[Opening Data section section]

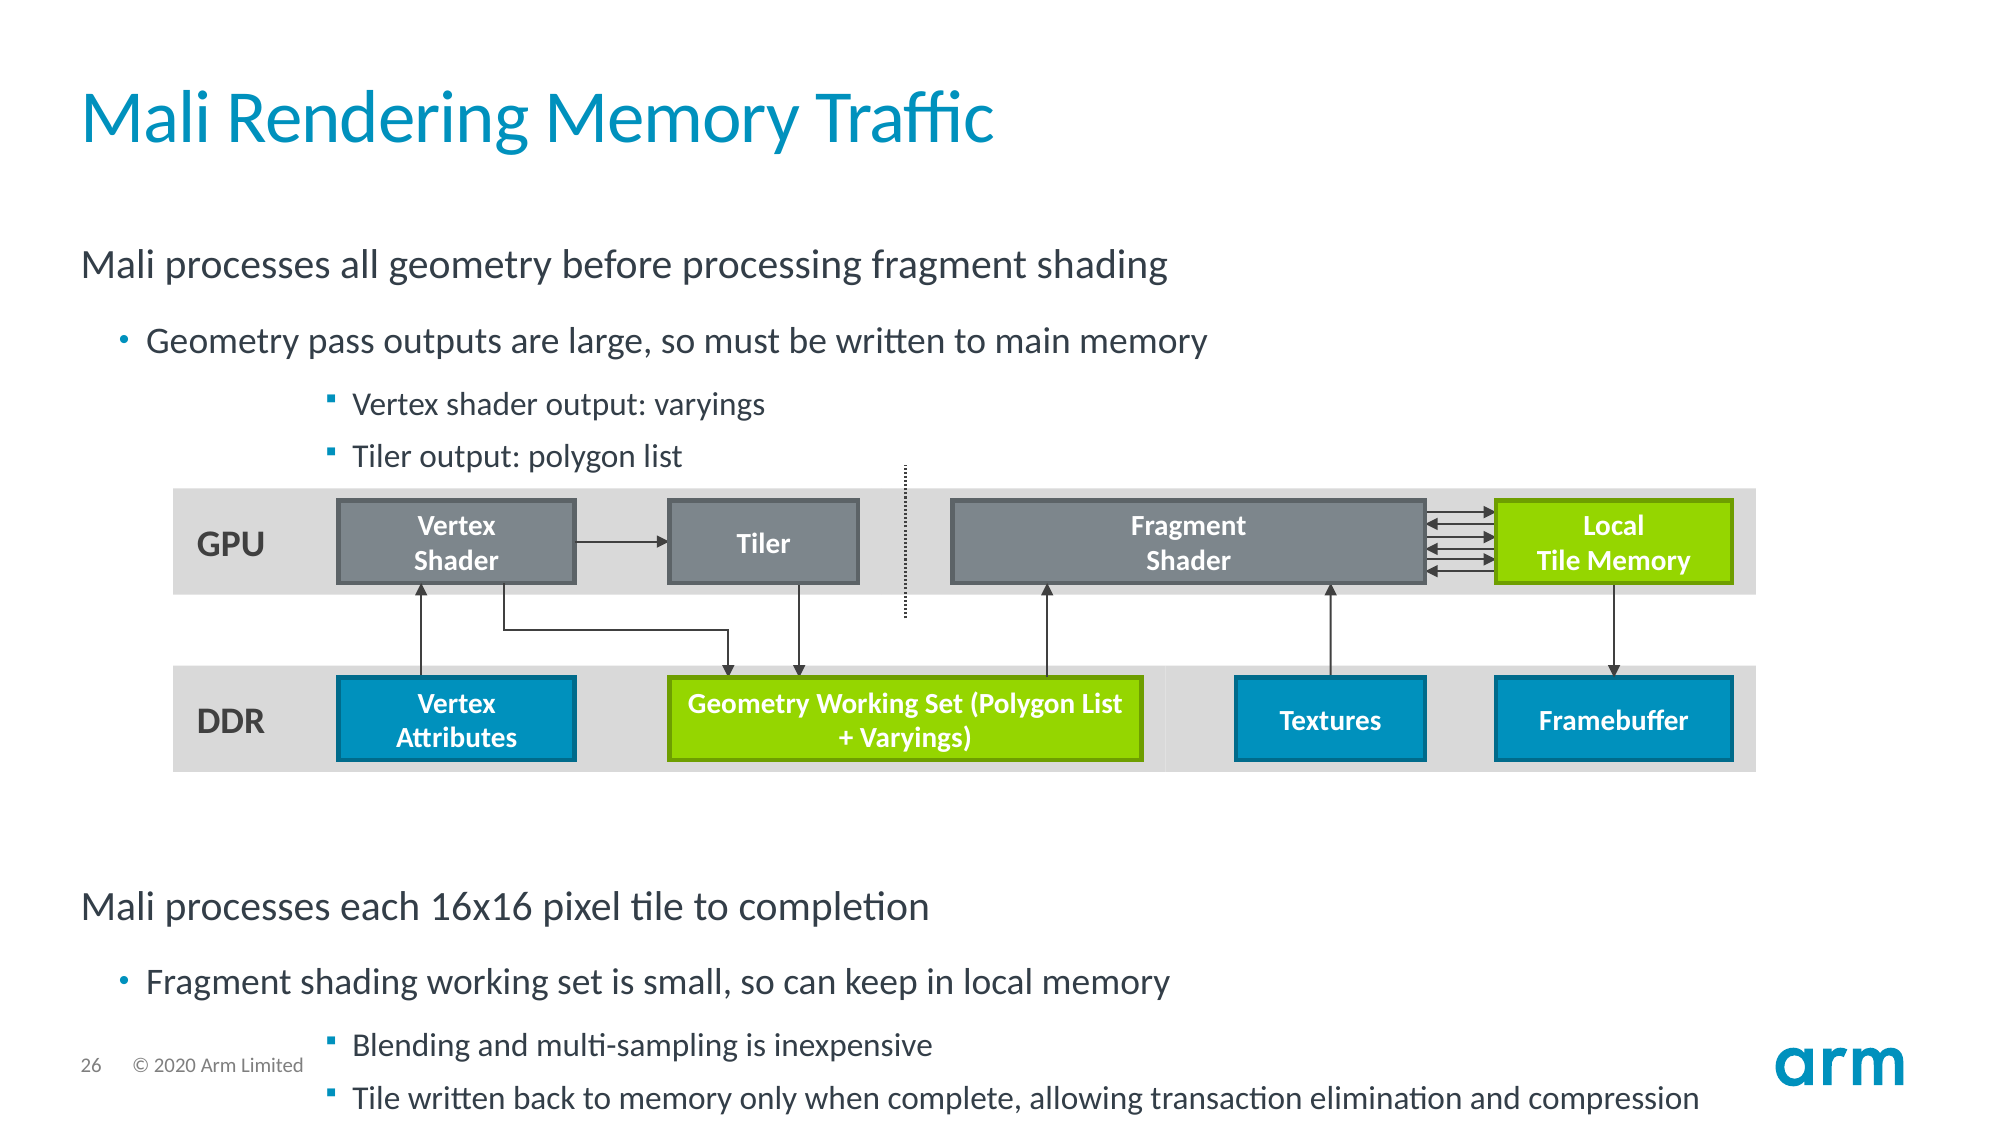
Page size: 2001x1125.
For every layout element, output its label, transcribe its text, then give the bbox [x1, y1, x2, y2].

title Mali Rendering Memory Traffic [80, 48, 1915, 158]
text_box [173, 488, 881, 773]
list Mali processes all geometry before processing fragment shading Geometry pass outputs are large, so must be written to main memory Vertex shader output: varyings Tiler output: polygon list Mali processes each 16x16 pixel tile to completion Fragment shading working set is small, so can keep in local memory Blending and multi-sampling is inexpensive Tile written back to memory only when complete, allowing transaction elimination and compression [80, 242, 1915, 913]
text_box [881, 464, 1756, 773]
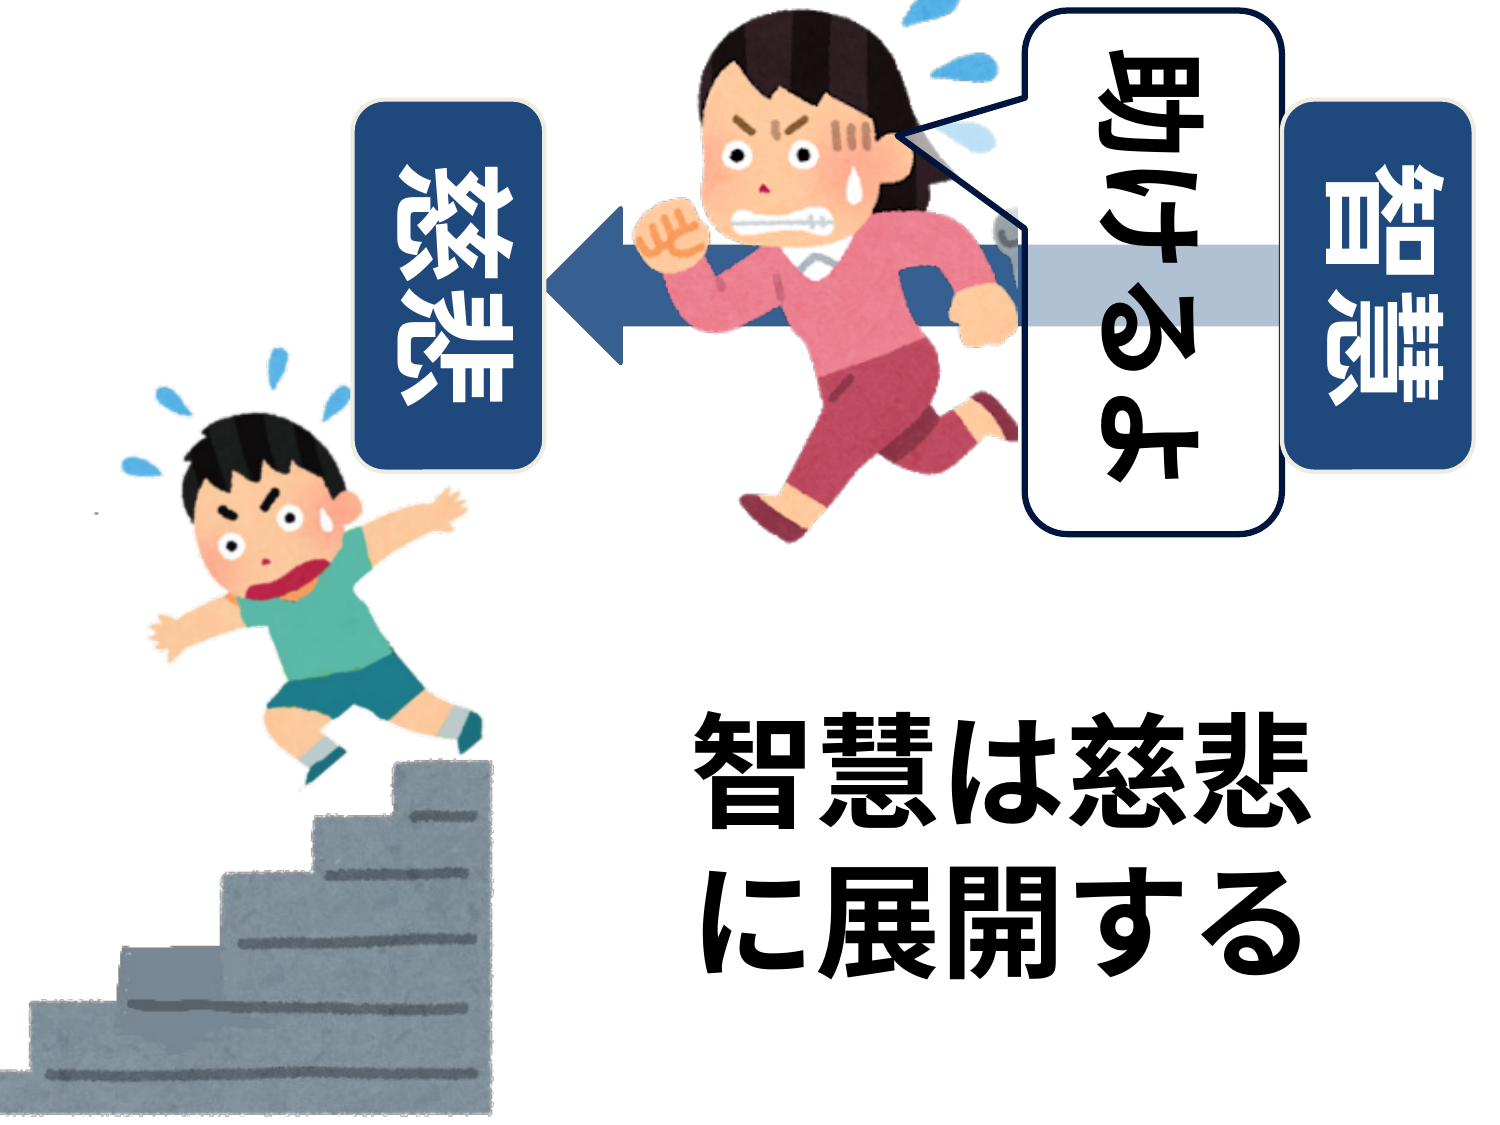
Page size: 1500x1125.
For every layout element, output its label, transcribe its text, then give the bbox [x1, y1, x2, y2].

text_box 助けるよ [1026, 8, 1285, 537]
text_box 智慧は慈悲に展開する [1062, 685, 1387, 1001]
picture [0, 0, 1053, 1125]
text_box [352, 99, 545, 472]
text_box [1281, 99, 1474, 472]
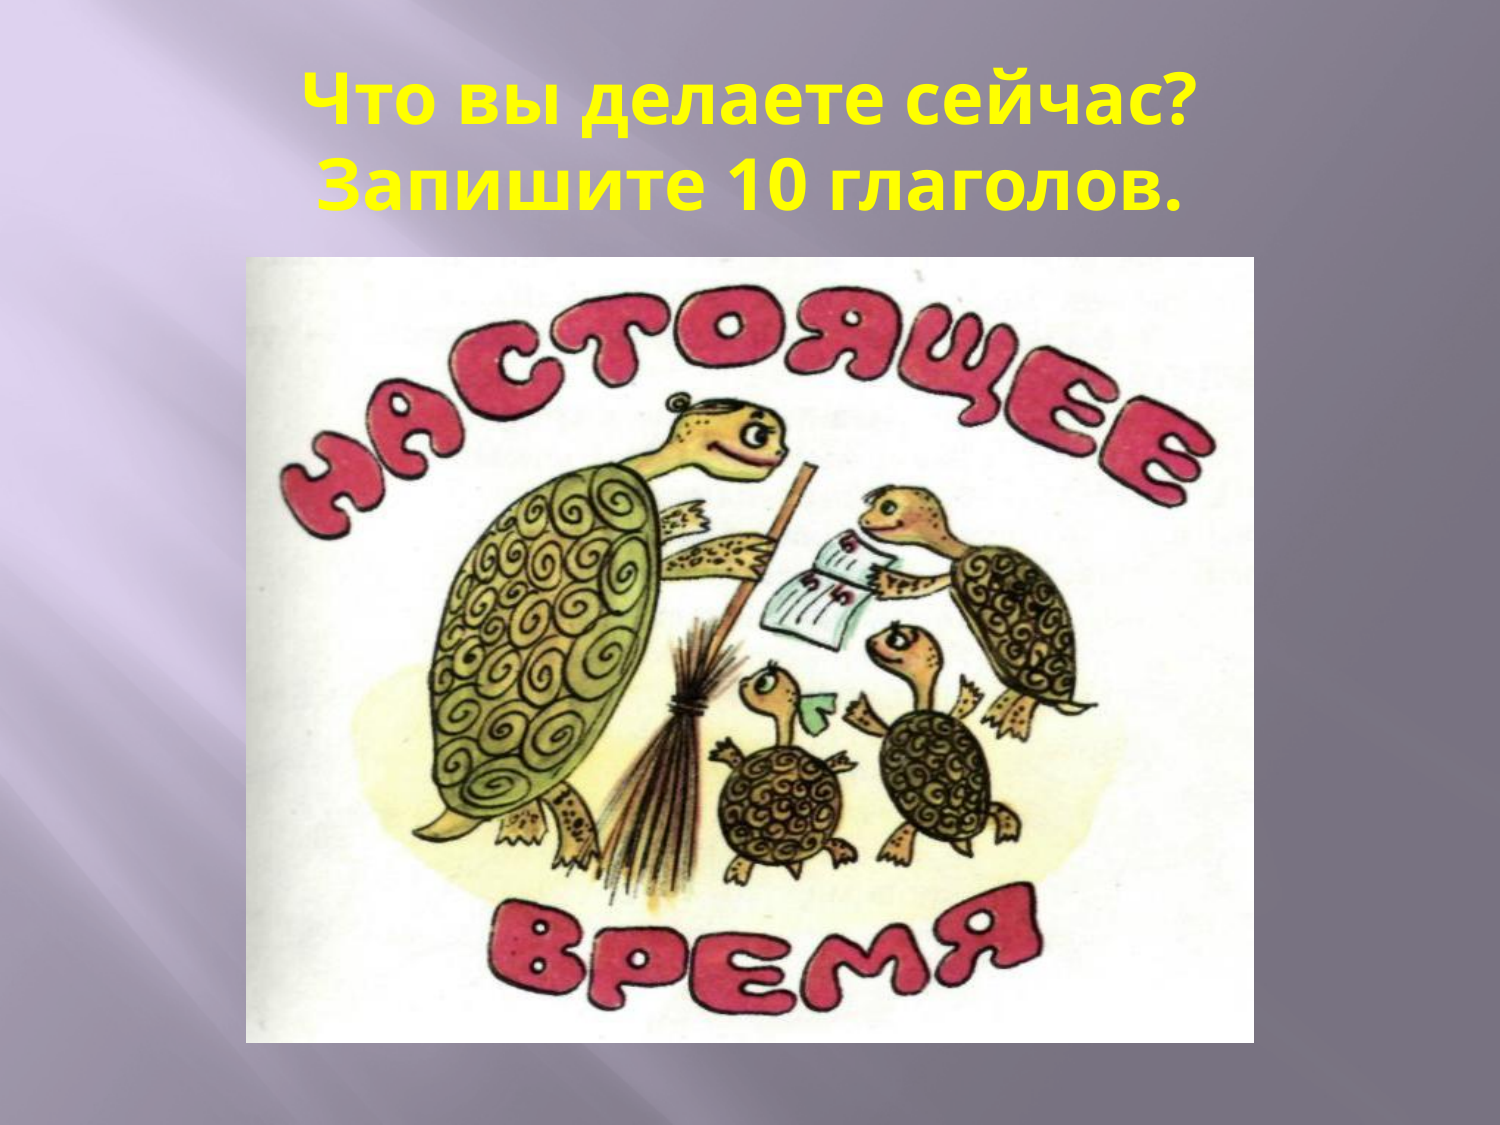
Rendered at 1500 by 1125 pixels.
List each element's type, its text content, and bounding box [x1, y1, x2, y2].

picture [245, 257, 1255, 1044]
title Что вы делаете сейчас? Запишите 10 глаголов. [75, 45, 1425, 233]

[Closing Data section section]

§ **Directions**: Could you give back the full listing word for word, leaving out the images?

§ **Exercise output**:
Page size: 2001x1125.
For every layout element, output its label, transcribe its text, then give the bbox [x1, y1, x2, y2].

title Mali Rendering Memory Traffic [80, 48, 1915, 158]
text_box [173, 488, 881, 773]
list Mali processes all geometry before processing fragment shading Geometry pass outputs are large, so must be written to main memory Vertex shader output: varyings Tiler output: polygon list Mali processes each 16x16 pixel tile to completion Fragment shading working set is small, so can keep in local memory Blending and multi-sampling is inexpensive Tile written back to memory only when complete, allowing transaction elimination and compression [80, 242, 1915, 913]
text_box [881, 464, 1756, 773]
Page size: 1500x1125.
For every layout element, output its label, transcribe its text, then give the bbox [x1, y1, x2, y2].

text_box 助けるよ [1026, 8, 1285, 537]
text_box 智慧は慈悲に展開する [1062, 685, 1387, 1001]
picture [0, 0, 1053, 1125]
text_box [352, 99, 545, 472]
text_box [1281, 99, 1474, 472]
Rendered at 1500 by 1125 pixels.
List each element's type, its text content, and bounding box [x1, y1, x2, y2].

picture [245, 257, 1255, 1044]
title Что вы делаете сейчас? Запишите 10 глаголов. [75, 45, 1425, 233]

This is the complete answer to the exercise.